Hydrangeas: Changing Colors

Hydrangeas are well known for their variable coloring. However, not all hydrangea blooms will change colors. This ability is specific to certain varieties of hydrangeas (mostly H. macrophylla or H. serrata species). Some hybrids will not change coloring and white hydrangeas will always be white.

The change in color is determined by how much aluminum the plant can absorb. Without going deep into the science, it’s related to the soil pH level. By adjusting your soil pH, your hydrangea blooms can go from pink to blue and any color in-between.

Blue Hydrangea

Blue - More Acidic

A more acidic soil (pH 5.0 – 5.5) causes hydrangeas to bloom blue. To lower the pH of your soil use a sulfur product. Youngs carries safe, long lasting products to accomplish this.

With Youngs organic products you should begin application in early spring and re-apply every 60 days until you reach your desired pH level and you get the shade of blue that you’re after.

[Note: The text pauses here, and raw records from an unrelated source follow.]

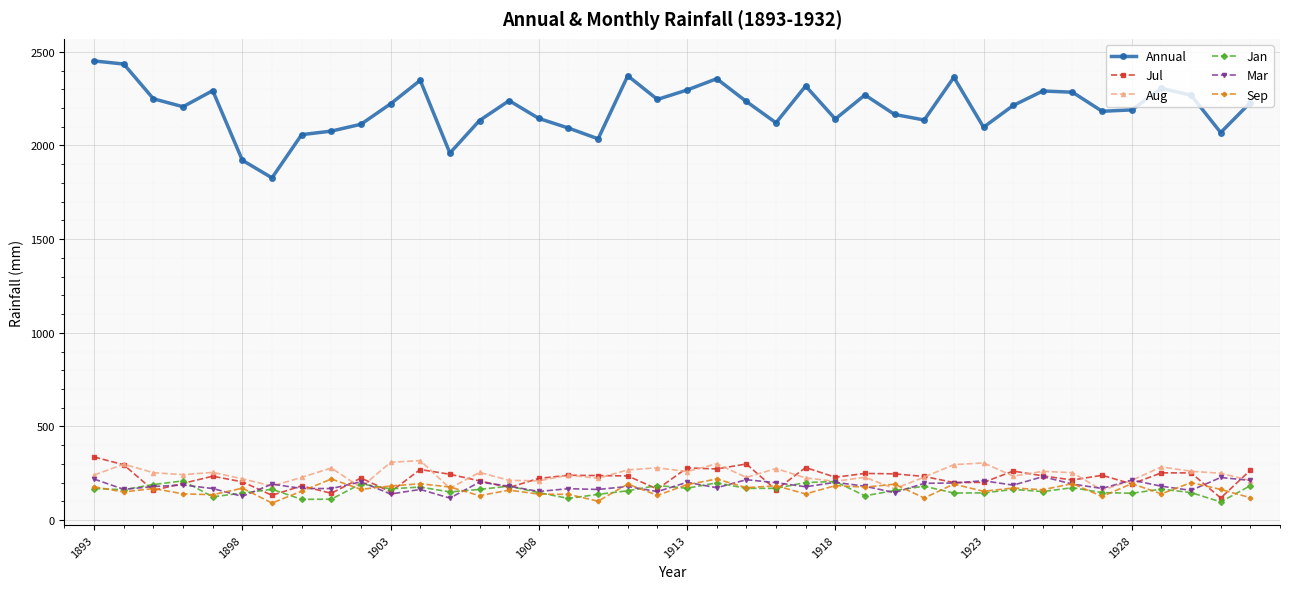

What is the maximum value for Aug?

317.8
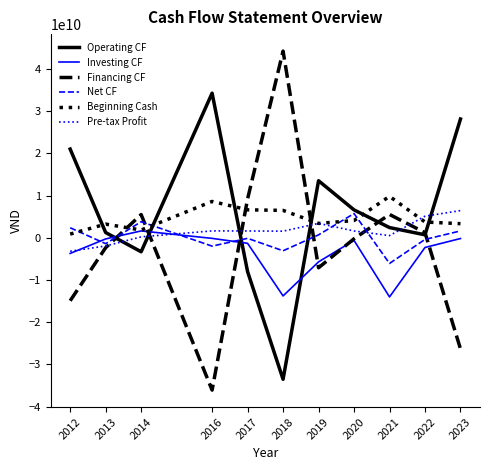

What is the difference between the second highest and second lowest values in the Investing CF series?

13634299922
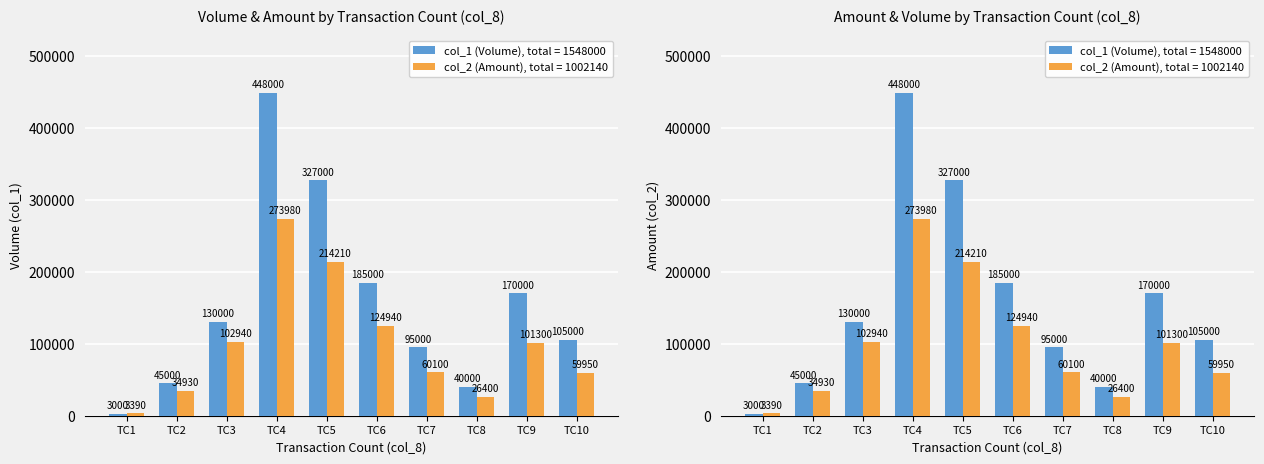

Between TC5 and TC8, which series saw the biggest shift?

col_1 (Volume)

Alternatively, with mixed results, some people use things like coffee grounds or organic compost to make the soil more acidic.

Pink Hydrangea

Pink - More Alkaline

A more alkaline soil (pH 6.0 – 6.5) encourages pink blooms. If you’re trying to go more pink, you’ll want use a lime product. Youngs offers several easy to use options that act quickly.

Apply Garden Lime in early Spring, Late Spring and Fall.

Some people also use crushed eggshells, which break down slowly to reduce the acidity.

Purple Hydrangea Coloring

Hydrangea Color Changing Tips

  • Try growing hydrangeas in containers! New compact hydrangeas are great in containers and it’s much easier to control the coloring.
  • It’s a lot easier to change a bloom from pink to blue than it is to go from blue to pink (pink blooms are achieved by taking aluminum away from the hydrangeas).
  • Feeding your hydrangeas for a healthier plant can help produce more intensely colored blooms.
  • Water your plants consistently, especially during the heat of the summer when they are prone to wilting.
  • Nearby concrete will leach lime into the soil. If you plant hydrangeas near a driveway or cement patio it will be more difficult to get blue flowers.
  • When you are amending the soil around your hydrangeas, keep in mind the other plants around. Other plants may not be able to take the soil pH changes as well.